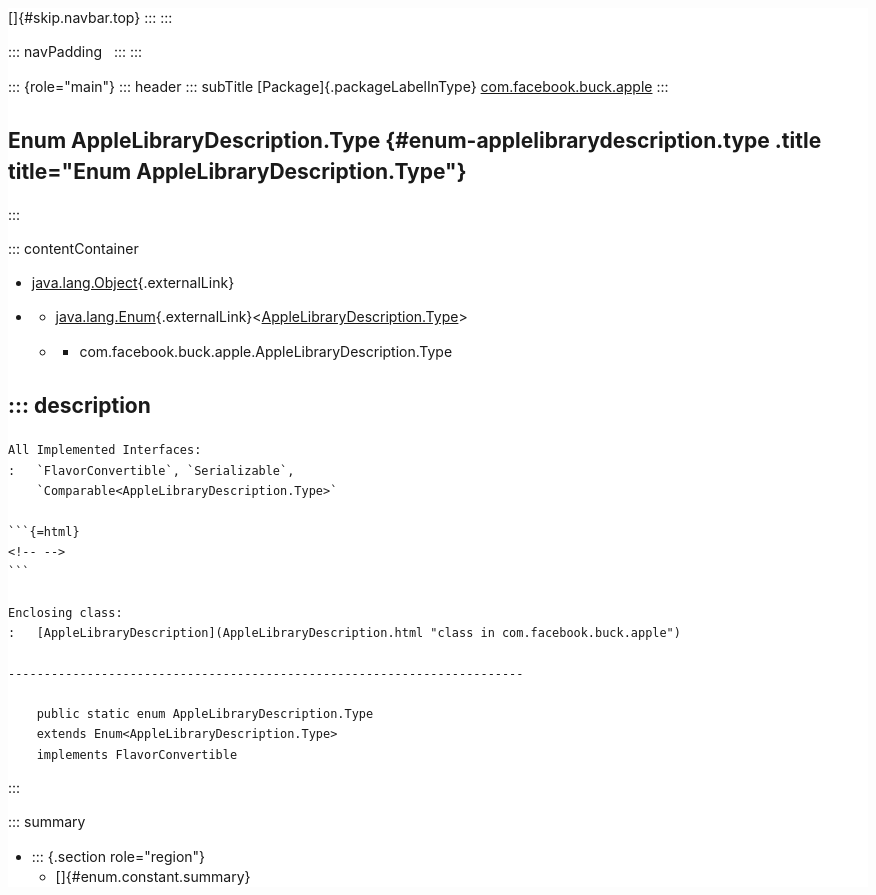 </div>

[]{#skip.navbar.top}
:::
:::

::: navPadding
 
:::
:::

::: {role="main"}
::: header
::: subTitle
[Package]{.packageLabelInType} [com.facebook.buck.apple](package-summary.html)
:::

## Enum AppleLibraryDescription.Type {#enum-applelibrarydescription.type .title title="Enum AppleLibraryDescription.Type"}
:::

::: contentContainer
-   [java.lang.Object](http://docs.oracle.com/javase/7/docs/api/java/lang/Object.html?is-external=true "class or interface in java.lang"){.externalLink}

-   -   [java.lang.Enum](http://docs.oracle.com/javase/7/docs/api/java/lang/Enum.html?is-external=true "class or interface in java.lang"){.externalLink}\<[AppleLibraryDescription.Type](AppleLibraryDescription.Type.html "enum in com.facebook.buck.apple")\>

    -   -   com.facebook.buck.apple.AppleLibraryDescription.Type

::: description
-   

    All Implemented Interfaces:
    :   `FlavorConvertible`, `Serializable`,
        `Comparable<AppleLibraryDescription.Type>`

    ```{=html}
    <!-- -->
    ```

    Enclosing class:
    :   [AppleLibraryDescription](AppleLibraryDescription.html "class in com.facebook.buck.apple")

    ------------------------------------------------------------------------

        public static enum AppleLibraryDescription.Type
        extends Enum<AppleLibraryDescription.Type>
        implements FlavorConvertible
:::

::: summary
-   ::: {.section role="region"}
    -   []{#enum.constant.summary}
·····
WHAT YOU HAVE TO DO | Give again the lines from the line holding "public static enum" through the close of the listing, both included, exactly as written and with nothing else.

WRITTEN SOLUTION |
        public static enum AppleLibraryDescription.Type
        extends Enum<AppleLibraryDescription.Type>
        implements FlavorConvertible
:::

::: summary
-   ::: {.section role="region"}
    -   []{#enum.constant.summary}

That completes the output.